Et d'un seul coup Pierre vit clairement et nettement qu'il était victime d'une erreur effroyable. Il vit clairement qu'il aurait tout autant droit à la vie, aux rayons du soleil, aux plaisirs flamboyants, que cet homme-ci qui avait besoin de lui faire fendre son crâne fort et bouillonnant, de lui faire percer son jeune cœur plein d'espérance. L'empereur avait désormais d'autres chats à fouetter que lui, le mourant. Il avait besoin des vivants, qu'ils s'enthousiasment et qu'ils meurent pour lui, colosse froid, moloch insatiable qui dresse les multitudes des peuples les uns contre les autres afin de sentir le plaisir surhumain de la gloire dans son tout petit cœur humain mortel, avide.

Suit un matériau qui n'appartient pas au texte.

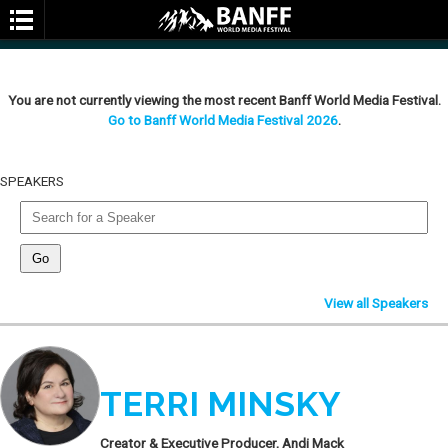
You are not currently viewing the most recent Banff World Media Festival.
Go to Banff World Media Festival 2026
.
SPEAKERS
SEARCH
View all Speakers
TERRI MINSKY
Creator & Executive Producer, Andi Mack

Le village sur la Garonne… Cette route ensoleillée… Le rire d'Angélique, ses dents blanches… Fini, fini. Emportés par ce petit bonhomme ridicule, trapu, au ventre proéminent. Il fut secoué d'un rire effroyable de colère, il eut aimé tirer la langue. Puis tout devint confus dans sa tête. Il releva une dernière fois son poing et le montra sans force vers le soleil couchant. Il crut une dernière fois qu'il criait à tue-tête des mots lourds d'ironie à l'empereur. Mais de ses poumons ne sortait qu'un râle affaibli, il resta là appuyé sur un coude, puis bascula le visage tourné vers le soleil.

Les deux cavaliers s'approchèrent au pas entre les mottes de terre.

- On peut y aller, dit le plus petit.

- Oui, Sire, répondit l'autre qui le suivait respectueusement.

Ils piquèrent des deux et passèrent au galop près de l'endroit où gisait Pierre. Une assiettée de sang brillait entre les mottes d'herbe et lorsqu'un sabot du cheval de Napoléon passa dedans, il éclaboussa de sang boueux l'œil resté ouvert du cadavre.